# [What you need to do]
Which lines of the listing below contain the string "keine"? Return each of those lines in full, treating uppercase and lowercase as different.

# [Records supplied]

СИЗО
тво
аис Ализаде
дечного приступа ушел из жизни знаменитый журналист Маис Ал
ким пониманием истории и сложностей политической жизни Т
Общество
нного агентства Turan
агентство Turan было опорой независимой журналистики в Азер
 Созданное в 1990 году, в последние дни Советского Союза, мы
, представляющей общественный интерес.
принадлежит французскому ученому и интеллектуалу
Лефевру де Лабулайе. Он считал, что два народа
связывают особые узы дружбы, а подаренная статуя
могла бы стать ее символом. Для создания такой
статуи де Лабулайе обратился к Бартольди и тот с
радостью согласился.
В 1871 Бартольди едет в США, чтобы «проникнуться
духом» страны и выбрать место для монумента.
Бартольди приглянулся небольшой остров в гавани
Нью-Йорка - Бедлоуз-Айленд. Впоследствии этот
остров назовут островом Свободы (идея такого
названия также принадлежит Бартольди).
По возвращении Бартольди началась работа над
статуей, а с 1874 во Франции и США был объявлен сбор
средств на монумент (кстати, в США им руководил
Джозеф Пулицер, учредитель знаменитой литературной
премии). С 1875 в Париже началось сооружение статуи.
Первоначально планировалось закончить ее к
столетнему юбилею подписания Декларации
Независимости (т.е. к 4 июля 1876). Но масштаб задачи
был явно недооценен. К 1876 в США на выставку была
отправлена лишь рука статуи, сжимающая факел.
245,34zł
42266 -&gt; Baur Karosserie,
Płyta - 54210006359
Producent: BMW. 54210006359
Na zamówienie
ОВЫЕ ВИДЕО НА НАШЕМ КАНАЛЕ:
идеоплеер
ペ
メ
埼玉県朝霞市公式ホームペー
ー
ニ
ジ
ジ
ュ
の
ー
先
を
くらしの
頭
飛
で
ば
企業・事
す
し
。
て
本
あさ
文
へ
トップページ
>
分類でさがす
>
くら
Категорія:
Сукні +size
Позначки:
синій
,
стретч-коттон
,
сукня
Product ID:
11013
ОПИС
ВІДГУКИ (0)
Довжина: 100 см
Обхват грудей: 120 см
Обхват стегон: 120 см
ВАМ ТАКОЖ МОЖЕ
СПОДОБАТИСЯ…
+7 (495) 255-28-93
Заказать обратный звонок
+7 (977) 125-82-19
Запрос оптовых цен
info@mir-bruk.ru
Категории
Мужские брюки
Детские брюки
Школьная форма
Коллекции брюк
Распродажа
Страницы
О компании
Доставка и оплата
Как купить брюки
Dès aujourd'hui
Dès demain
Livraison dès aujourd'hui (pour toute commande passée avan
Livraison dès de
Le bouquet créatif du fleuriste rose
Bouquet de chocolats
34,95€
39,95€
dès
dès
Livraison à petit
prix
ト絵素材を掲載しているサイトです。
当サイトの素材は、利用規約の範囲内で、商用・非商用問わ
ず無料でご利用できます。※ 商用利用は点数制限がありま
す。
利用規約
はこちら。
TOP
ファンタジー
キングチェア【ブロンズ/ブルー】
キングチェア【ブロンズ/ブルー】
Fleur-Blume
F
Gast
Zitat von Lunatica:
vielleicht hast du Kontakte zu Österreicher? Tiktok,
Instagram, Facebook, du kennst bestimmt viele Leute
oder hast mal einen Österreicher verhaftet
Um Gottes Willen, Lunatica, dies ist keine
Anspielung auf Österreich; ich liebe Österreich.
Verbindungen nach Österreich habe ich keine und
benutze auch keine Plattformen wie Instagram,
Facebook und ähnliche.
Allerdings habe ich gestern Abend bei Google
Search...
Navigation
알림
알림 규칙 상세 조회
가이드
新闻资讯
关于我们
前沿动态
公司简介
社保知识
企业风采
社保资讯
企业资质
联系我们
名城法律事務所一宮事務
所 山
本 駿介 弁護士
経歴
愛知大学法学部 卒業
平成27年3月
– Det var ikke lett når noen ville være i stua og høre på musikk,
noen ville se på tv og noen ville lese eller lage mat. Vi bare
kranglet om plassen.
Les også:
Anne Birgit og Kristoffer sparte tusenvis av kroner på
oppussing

# [Response area]
Um Gottes Willen, Lunatica, dies ist keine
Verbindungen nach Österreich habe ich keine und
benutze auch keine Plattformen wie Instagram,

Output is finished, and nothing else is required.